In some embodiments, individual pigmentation metrics are determined using vector calculus. To this end, the control system 100 is configured to calculate an individual pigmentation metric as an angle θ_I between a reference color vector corresponding to the reference color and a pixel color vector corresponding to the color of the pixel 1606. The individual pigmentation metric θ_I provides a measure of deviation between the reference color and the color of the pixel 1606.

The angle θ_I may be calculated based on the equation:

$\begin{array}{cc}\theta \left(i,j\right)={\cos }^{-1}\left[\frac{A·B\left(i,j\right)}{❘A❘❘B❘}\right]& \left(\mathrm{Eq}.1\right)\end{array}$

• • where:
  • A=the reference color vector; and
  • B=the pixel color vector for the pixel 1606 at column, row coordinate location i, j in the color image 1604 of the target volume 900 of ocular tissue.

# Task to carry out
According to the pigmentation metric passage, what does the individual pigmentation metric θ_I measure? The data entries come from a source separate from the pigmentation metric passage.

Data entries

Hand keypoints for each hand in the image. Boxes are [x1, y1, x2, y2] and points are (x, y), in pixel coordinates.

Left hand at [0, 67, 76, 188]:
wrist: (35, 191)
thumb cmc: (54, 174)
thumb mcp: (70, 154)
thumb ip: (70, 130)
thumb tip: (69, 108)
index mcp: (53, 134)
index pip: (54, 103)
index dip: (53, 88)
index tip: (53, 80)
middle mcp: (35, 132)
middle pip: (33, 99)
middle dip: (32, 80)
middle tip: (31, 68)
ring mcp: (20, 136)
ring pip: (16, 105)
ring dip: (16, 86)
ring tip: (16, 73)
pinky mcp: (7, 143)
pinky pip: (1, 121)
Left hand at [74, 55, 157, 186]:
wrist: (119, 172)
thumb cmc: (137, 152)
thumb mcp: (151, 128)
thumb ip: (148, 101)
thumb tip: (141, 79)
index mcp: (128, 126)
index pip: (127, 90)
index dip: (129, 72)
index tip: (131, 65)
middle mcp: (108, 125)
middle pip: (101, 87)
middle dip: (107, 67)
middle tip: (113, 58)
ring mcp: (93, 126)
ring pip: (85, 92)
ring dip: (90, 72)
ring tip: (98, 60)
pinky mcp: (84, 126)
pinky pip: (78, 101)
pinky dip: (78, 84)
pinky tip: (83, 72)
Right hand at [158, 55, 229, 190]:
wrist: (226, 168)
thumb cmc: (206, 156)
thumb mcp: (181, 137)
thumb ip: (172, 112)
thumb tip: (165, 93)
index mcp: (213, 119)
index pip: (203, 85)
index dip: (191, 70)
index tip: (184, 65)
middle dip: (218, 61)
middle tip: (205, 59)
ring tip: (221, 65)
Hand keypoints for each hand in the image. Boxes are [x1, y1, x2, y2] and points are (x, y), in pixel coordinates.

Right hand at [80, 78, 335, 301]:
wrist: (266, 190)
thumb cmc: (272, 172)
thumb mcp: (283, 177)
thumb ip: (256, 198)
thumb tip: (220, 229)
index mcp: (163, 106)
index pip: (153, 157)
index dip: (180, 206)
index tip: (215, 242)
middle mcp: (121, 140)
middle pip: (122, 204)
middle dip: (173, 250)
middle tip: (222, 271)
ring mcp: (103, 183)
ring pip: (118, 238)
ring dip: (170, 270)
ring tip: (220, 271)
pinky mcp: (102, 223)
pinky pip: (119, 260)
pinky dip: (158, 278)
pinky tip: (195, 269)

# Problem solution
The deviation between the reference color and the color of the pixel 1606.